Episode #604H · Art Lesson: Negative Space. The use of negative space is a key element of artistic composition. Negative space is the space around and between the subject of an image. Negative space may be most evident when the space around a subject, and not the subject itself, is used to artistic effect as the "real" subject of an image. In a two-tone, black-and-white image, a subject is normally depicted in black and the space around it is left blank (white), thereby forming a silhouette of the subject. However, reversing the tones so that the space around the subject is printed black and the subject itself is left blank causes the negative space to be apparent as it forms shapes around the subject, called figure-ground reversal. Wyland will demonstrate how utilizing negative space can be an ideal technique for representing animals in the wild.

Sea Otter

Episode #605H · Art Lesson: Blending Techniques. Many artists are defined by their blending techniques. A blend is the gradual transition from one color to another.
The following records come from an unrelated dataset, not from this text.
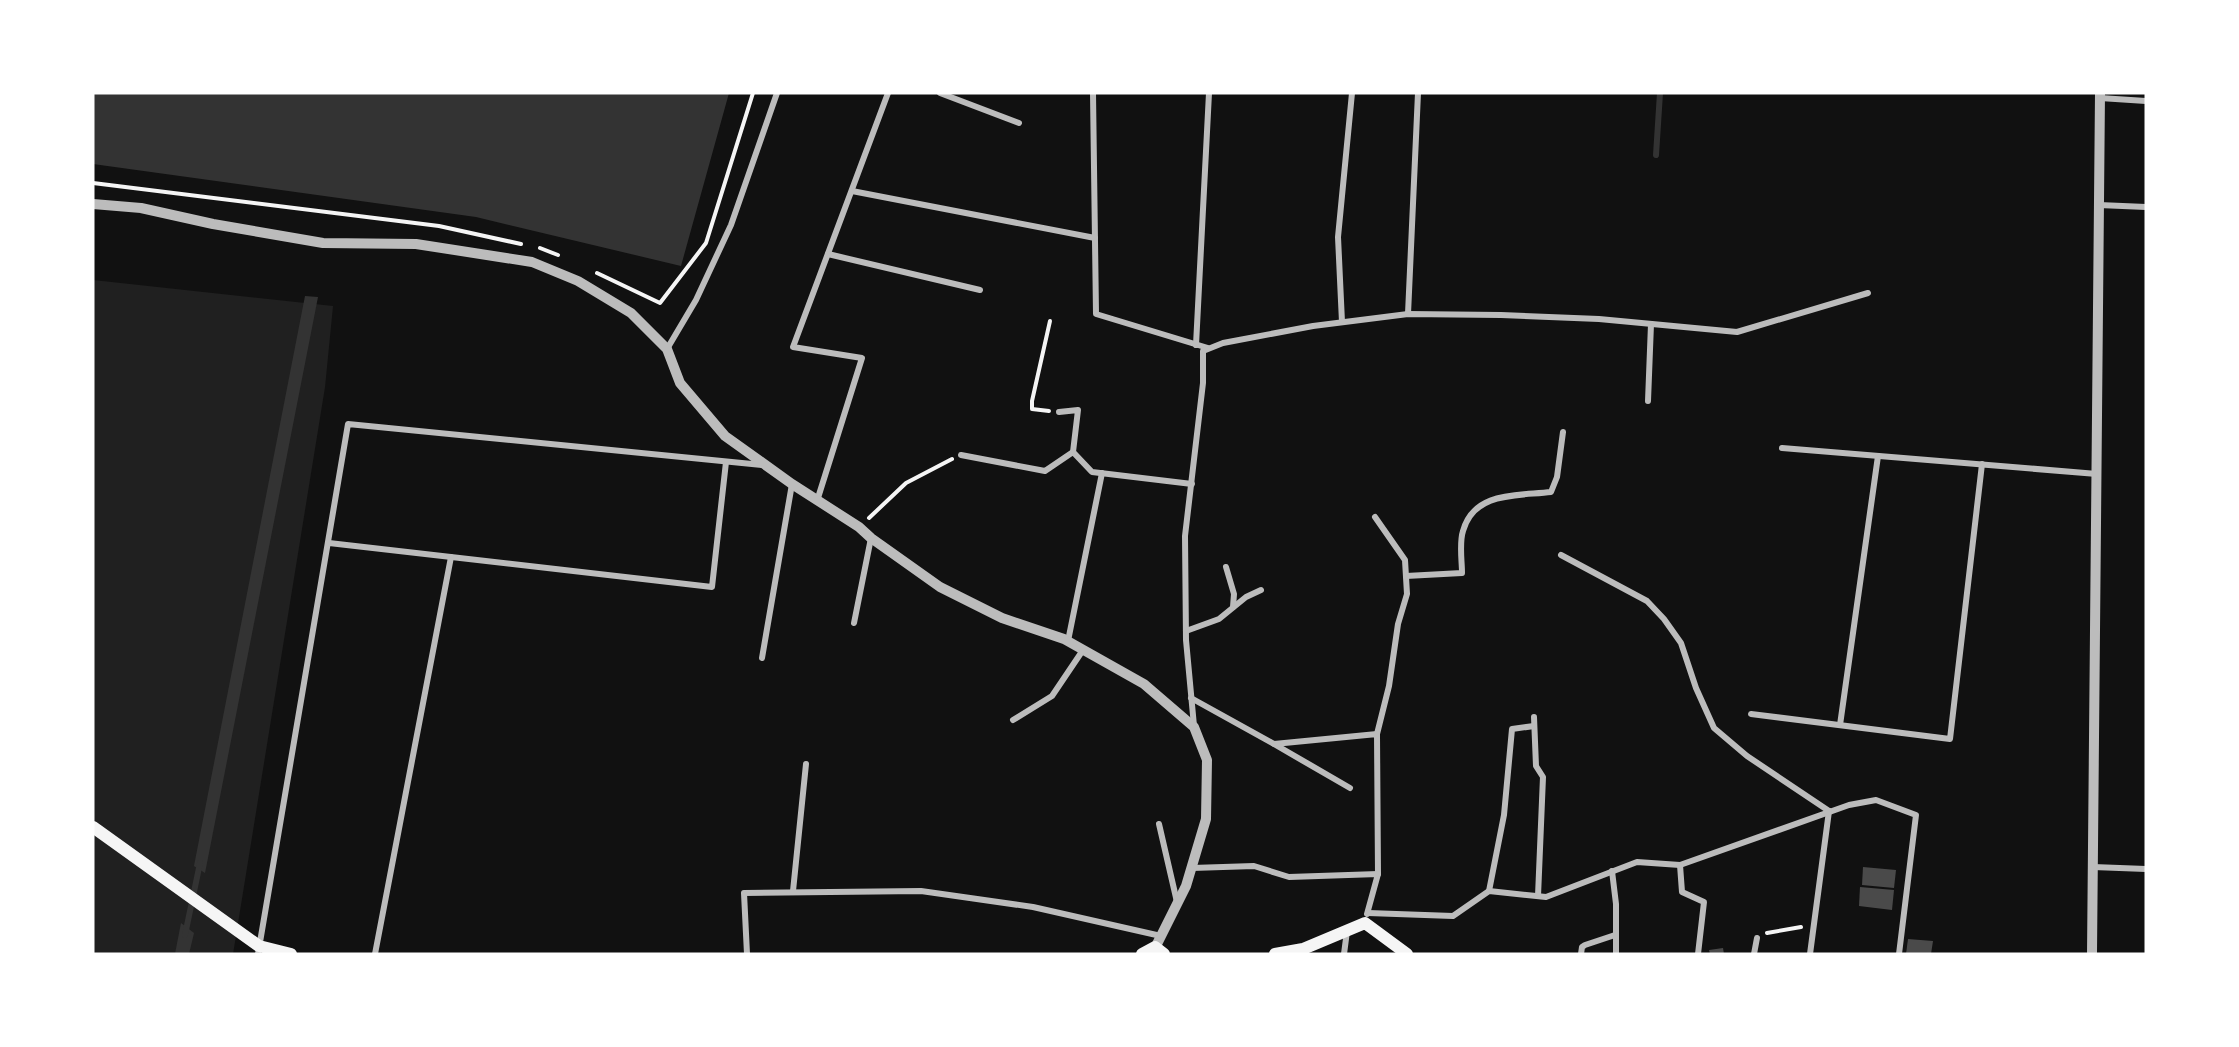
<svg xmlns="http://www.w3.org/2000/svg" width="2239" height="1047" font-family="Arial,sans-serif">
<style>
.green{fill:#202020}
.water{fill:#333}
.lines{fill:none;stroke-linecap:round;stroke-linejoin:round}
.stream{stroke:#333;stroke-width:6}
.building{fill:#4a4a4a}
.path{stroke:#f5f5f5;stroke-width:4}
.minor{stroke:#bcbcbc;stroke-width:6}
.tertiary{stroke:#bcbcbc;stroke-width:10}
.secondary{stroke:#f5f5f5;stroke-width:12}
</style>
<rect width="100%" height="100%" fill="#111"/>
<path class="green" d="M93,280L333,306L325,387L233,954H93Z"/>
<g class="water">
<path d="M93,93H729L681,266L476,217L93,164Z"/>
<path d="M305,296L318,297L205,873L194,866Z"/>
<path d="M181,923L194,933L189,954H175Z"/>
</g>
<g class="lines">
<g class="stream">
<path d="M1656,155L1660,93"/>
<path d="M185,935L200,863"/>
</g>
</g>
<g class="building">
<path d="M1863,867L1896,870L1894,888L1862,885Z"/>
<path d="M1860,887L1894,890L1892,910L1859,906Z"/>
<path d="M1908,939L1933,941L1931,954H1906Z"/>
<path d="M1723,948L1724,954H1710L1709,950Z"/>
</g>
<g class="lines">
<g class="path">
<path d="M93,183L439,226L521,244"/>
<path d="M540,248L558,255"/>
<path d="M597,273L660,303L706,243L753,93"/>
<path d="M1049,411L1032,409V401L1050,321"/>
<path d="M869,518L906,483L952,459"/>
<path d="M1767,933L1801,927"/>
</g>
<g class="minor">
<path d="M940,93L1019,123"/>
<path d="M1093,93L1096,314L1208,348"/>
<path d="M2100,98L2146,101"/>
<path d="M852,191L1095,238"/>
<path d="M2099,205L2146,207"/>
<path d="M828,254L980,290"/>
<path d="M1408,314L1418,93"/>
<path d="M1342,322L1338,237L1352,93"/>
<path d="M1196,345L1209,93"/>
<path d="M667,349L696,300L731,225L777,93"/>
<path d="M1648,401L1651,324"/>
<path d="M1059,412L1078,410L1073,452"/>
<path d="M1782,448L2097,474"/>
<path d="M961,455L1045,471L1073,452L1092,472L1192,484"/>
<path d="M817,501L862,358L793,347L888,93"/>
<path d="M1375,517L1405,560L1407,594L1398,624L1389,686L1377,734"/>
<path d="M329,543L712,587L726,462"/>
<path d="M1561,555L1647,601L1664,619L1681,643L1696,688L1714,728L1747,756L1829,811"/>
<path d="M1226,567L1234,594L1233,607"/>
<path d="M1406,576L1462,573C1462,561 1459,543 1463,531C1474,491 1518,496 1551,492L1557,477L1563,432"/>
<path d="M854,623L871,538"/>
<path d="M1186,631L1219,619L1246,597L1261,590"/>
<path d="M1068,641L1102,473"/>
<path d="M762,658L792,484"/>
<path d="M1191,698L1274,744L1377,734L1378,874"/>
<path d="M1751,714L1950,739L1982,464"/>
<path d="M1534,717L1536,766L1543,777L1538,896"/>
<path d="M1013,720L1052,696L1083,650"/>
<path d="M1840,725L1878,456"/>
<path d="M1194,726L1186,640L1185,536L1203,383V351L1223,343L1313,326L1408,314L1501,315L1599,319L1737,332L1868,293"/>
<path d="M1274,744L1350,788"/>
<path d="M1159,824L1177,902"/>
<path d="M1680,865L1682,892L1704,902L1698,954"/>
<path d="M2093,867L2146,869"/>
<path d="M1192,868L1254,866L1289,877L1378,874L1367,914"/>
<path d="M1612,871L1616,904V954"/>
<path d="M793,891L806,764"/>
<path d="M1489,891L1504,815L1512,729L1534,726"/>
<path d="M1368,913L1453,916L1489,891L1546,897L1637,862L1680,865L1849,805L1876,800L1916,815L1899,954"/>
<path d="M258,954L348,424L762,465"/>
<path d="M375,954L451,557"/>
<path d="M747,954L744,893L921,891L1033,907L1161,936"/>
<path d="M1344,954L1347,931"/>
<path d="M1581,954L1582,947L1585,945L1615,935"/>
<path d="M1754,954L1757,938"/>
<path d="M1810,954L1829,811"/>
</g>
<g class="tertiary">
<path d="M93,204L141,208L213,224L323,243L416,244L532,262L578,281L631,313L667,349L680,383L725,436L792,484L859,527L871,538L940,587L1002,618L1064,639L1144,684L1194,727L1207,760L1206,819L1186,886L1152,954"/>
<path d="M2092,954L2100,93"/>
</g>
<g class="secondary">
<path d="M93,827L259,946L291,954"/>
<path d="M1142,954L1155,947L1164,954"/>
<path d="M1275,954L1303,949L1365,923L1407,954"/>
</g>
</g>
<rect width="2239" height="1047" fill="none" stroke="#ffffff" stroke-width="189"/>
</svg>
Oil paint, because it takes time to dry, allows you to move the wet paint around on the canvas. This makes it easy to do the thing most difficult to do with other types of paint, the blend. All brushes will blend oil paint. Flat brushes are best. Colors are mixed on a palette and applied on the canvas. The brush is dragged back and forth in a crosshatch stroke between two values until a satisfactory transition is made. Value is the lightness or darkness of a hue by adding black or white to a color. Parallel strokes are used to refine the transition of values. A clean brush is used for the dark to middle and another clean brush for the light to middle. Wyland demonstrates how his blending techniques can create a flowing underwater scene.